A staff member was selling homemade cookies to students in the hallways of Owen Goodnight Middle School on State Highway 123 in San Marcos, Texas, early on May 5, 2026. That’s the easy part. A quiet Tuesday at a small-town middle school became national news because of everything that followed, including the four students who ended up in the nurse’s office, the police involvement, and the cookies that are currently sitting in a lab somewhere awaiting chemical analysis.
Joe Mitchell, the principal, acted swiftly. That same day, parents received a letter verifying that four students had bought and eaten the cookies prior to reporting feeling ill and being assessed by the school nurse. Mitchell affirmed that the San Marcos Police Department had been notified of the incident and that the affected employee had been dismissed from the district while an investigation was conducted. He wrote, “The safety and well-being of our students is our highest priority,” using the cautious, measured language used by school administrators when something has gone wrong but the precise nature of the problem is still unknown. Additionally, he reminded families—possibly needlessly considering the situation—that staff members are not allowed to sell or give students personal food items at any time.
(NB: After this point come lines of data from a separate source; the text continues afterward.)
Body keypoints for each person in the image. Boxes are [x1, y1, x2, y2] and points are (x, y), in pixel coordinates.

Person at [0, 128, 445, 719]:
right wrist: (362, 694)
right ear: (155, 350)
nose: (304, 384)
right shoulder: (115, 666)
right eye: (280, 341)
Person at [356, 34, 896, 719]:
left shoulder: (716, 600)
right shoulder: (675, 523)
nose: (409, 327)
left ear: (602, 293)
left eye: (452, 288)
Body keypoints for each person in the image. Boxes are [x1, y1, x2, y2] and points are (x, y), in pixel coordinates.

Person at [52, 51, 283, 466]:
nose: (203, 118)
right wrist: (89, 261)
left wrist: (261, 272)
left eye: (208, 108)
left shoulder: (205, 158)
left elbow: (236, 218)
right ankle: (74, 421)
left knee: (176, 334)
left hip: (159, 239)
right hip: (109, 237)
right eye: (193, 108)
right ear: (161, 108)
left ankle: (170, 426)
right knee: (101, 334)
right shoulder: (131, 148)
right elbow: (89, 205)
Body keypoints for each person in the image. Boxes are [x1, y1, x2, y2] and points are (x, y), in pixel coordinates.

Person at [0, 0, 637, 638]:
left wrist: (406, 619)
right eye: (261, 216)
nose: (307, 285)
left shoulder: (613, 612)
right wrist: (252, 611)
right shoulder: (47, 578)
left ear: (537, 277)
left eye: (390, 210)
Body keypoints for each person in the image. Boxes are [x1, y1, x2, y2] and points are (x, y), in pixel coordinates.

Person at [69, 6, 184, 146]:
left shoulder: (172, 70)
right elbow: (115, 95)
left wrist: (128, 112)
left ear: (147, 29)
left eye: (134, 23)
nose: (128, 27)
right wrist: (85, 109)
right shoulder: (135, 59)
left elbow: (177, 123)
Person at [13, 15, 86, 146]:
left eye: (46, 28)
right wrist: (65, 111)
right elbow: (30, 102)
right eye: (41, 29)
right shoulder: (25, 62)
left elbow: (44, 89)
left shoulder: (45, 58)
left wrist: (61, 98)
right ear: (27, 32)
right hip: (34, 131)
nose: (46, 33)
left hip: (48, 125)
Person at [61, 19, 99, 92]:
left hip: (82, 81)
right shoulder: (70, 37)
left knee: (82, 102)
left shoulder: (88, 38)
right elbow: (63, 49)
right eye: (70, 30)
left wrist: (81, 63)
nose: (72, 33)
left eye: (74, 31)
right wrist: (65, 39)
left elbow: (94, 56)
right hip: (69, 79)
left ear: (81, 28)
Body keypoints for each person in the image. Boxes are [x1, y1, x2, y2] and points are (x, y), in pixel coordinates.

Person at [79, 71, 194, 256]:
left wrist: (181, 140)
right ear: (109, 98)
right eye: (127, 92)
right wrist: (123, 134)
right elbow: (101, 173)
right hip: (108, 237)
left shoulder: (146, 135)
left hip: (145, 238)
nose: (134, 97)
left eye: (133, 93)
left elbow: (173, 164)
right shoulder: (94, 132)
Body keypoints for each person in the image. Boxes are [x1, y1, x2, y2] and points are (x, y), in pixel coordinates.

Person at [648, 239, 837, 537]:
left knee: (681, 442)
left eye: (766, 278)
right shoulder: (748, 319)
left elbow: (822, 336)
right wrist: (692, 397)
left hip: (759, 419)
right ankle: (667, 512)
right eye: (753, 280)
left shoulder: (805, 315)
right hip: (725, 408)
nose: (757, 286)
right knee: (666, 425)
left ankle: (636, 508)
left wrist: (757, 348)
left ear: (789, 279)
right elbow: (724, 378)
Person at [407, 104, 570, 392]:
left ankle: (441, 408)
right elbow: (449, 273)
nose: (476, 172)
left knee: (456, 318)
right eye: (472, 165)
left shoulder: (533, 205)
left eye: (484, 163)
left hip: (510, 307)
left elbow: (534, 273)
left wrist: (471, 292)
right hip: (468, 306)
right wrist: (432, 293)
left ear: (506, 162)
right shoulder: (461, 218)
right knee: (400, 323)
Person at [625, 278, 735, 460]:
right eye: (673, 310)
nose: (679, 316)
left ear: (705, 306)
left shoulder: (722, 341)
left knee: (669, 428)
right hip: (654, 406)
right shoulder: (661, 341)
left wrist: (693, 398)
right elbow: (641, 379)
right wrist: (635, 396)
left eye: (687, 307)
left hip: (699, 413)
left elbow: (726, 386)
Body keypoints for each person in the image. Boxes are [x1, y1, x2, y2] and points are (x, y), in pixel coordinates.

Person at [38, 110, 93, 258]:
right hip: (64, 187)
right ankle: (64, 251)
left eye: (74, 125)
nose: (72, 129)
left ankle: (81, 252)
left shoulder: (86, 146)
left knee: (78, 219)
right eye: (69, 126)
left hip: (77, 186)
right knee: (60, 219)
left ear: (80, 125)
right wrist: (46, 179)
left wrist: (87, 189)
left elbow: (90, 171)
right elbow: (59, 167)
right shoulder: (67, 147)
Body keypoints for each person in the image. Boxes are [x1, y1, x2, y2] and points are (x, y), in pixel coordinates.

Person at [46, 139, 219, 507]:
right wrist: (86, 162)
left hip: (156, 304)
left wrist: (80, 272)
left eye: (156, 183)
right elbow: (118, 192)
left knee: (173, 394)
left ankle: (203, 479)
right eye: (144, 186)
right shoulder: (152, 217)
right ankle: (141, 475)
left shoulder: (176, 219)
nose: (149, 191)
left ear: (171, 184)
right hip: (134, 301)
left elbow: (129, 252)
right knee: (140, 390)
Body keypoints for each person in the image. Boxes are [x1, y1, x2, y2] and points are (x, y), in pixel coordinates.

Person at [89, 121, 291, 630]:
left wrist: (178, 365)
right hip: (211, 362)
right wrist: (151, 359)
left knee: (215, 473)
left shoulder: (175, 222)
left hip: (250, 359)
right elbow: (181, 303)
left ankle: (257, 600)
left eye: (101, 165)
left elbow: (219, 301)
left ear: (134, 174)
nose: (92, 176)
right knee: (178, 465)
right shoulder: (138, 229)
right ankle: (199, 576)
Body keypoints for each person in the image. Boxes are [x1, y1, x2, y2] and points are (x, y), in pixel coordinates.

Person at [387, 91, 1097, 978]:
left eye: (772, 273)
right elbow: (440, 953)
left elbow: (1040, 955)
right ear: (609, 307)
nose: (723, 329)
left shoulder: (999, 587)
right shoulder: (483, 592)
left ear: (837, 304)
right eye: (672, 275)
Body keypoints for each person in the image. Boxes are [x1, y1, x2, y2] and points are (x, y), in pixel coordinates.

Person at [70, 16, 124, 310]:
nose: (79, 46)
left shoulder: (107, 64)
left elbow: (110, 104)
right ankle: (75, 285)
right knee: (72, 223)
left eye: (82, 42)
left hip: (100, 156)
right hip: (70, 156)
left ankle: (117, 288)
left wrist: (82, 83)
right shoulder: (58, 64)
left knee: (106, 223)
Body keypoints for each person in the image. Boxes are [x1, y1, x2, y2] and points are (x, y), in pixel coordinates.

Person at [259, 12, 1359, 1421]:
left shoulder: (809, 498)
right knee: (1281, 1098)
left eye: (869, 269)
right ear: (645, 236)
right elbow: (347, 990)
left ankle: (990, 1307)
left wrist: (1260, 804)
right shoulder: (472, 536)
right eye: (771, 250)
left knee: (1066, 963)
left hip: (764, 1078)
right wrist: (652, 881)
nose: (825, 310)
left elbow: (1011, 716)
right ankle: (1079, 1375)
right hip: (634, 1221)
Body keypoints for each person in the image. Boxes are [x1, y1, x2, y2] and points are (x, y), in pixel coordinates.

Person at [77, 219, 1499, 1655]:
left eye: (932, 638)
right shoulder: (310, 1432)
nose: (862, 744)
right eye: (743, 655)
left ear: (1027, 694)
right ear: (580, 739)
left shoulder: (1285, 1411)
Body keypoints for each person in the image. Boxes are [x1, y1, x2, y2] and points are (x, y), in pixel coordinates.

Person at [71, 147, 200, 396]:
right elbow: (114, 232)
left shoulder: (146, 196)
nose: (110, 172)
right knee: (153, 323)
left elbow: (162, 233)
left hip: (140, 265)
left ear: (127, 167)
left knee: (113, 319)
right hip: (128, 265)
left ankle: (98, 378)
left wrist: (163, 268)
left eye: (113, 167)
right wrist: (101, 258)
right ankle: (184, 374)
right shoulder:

The story is made more, not less, complex by the details that surfaced in the days that followed. A local TV station was informed by Lisa McClellan, a grandmother whose grandson attends the school and consumed one of the cookies, that the boy claimed he simply didn’t feel well but was unable to identify any particular symptoms. Avoid throwing up. Not a headache. No strange actions. The boy reportedly told her, “Maybe I just didn’t feel good at the moment and all I could think of was the cookies because everybody was talking about the cookies,” which is either comforting or begs the question of how much the incident’s dissemination throughout the school community influenced the experiences of the students. Another parent gave an almost affectionate description of the cookies, saying that her son had purchased them several times without any problems: they were homemade, iced, and filled. She claimed to have been boasting to friends about them.
| Field | Details |
|---|---|
| School | Owen Goodnight Middle School |
| Address | 1301 TX-123, San Marcos, TX 78666 |
| District | San Marcos Consolidated Independent School District (SMCISD) |
| Principal | Joe Mitchell |
| District Spokesperson | Andrew Fernandez |
| Phone | +1 512-393-6550 |
| Date of Incident | Tuesday, May 5, 2026 |
| Students Affected | 4 confirmed (purchased and consumed cookies, seen by nurse) |
| Staff Member Status | Removed from district / placed on administrative leave |
| Law Enforcement Involved | San Marcos Police Department (SMPD) |
| Testing Authority | Texas Department of Public Safety (DPS) |
| Cookie Description | Homemade, with icing and filling |
| Alleged Sale Duration | Possibly since November 2025 (unconfirmed) |
| School Policy Violated | Staff prohibited from selling or distributing personal food items to students |
| U.S. News Texas Middle School Rank | #1418–1890 |
| GreatSchools Rating | 2.2/5 |

The cookies were given to the San Marcos Police Department and will be sent to the Texas Department of Public Safety for testing, according to district spokesperson Andrew Fernandez. He added that the person had been escorted off campus by the safety director for a drug test, the results of which were still pending. A different claim that the cookies had been sold on campus since November 2025 appeared in local reporting and was attributed to a parent; however, district officials did not corroborate this claim. If true, it would raise concerns about how a staff member was able to sell students homemade food for about six months without violating the school’s own policy.
The gap in this story is genuinely unsettling, not in a dramatic sense but rather in the subtle, unresolved way that makes you think about it. The cookies are located in a laboratory. The employee has left. It appears that the sick students have recovered, or at least there have been no reports to the contrary. However, the main query—what precisely was in those cookies—has not received a public response. It’s possible that the tests reveal nothing more than a cross-contamination problem or a dubious ingredient. They might not, too.
Surrounded by the undulating Hill Country landscape that makes Hays County one of the fastest-growing regions of the state, Owen Goodnight Middle School is located along a busy stretch of Texas highway in a city of roughly 70,000 residents. Before this week, the majority of people outside of San Marcos were unaware of this school. It’s the kind of place where parents know the teachers, where a homemade baked good might not immediately raise suspicions, and where, depending on the results of the lab, it can be difficult to distinguish between a friendly gesture and a serious breach of trust.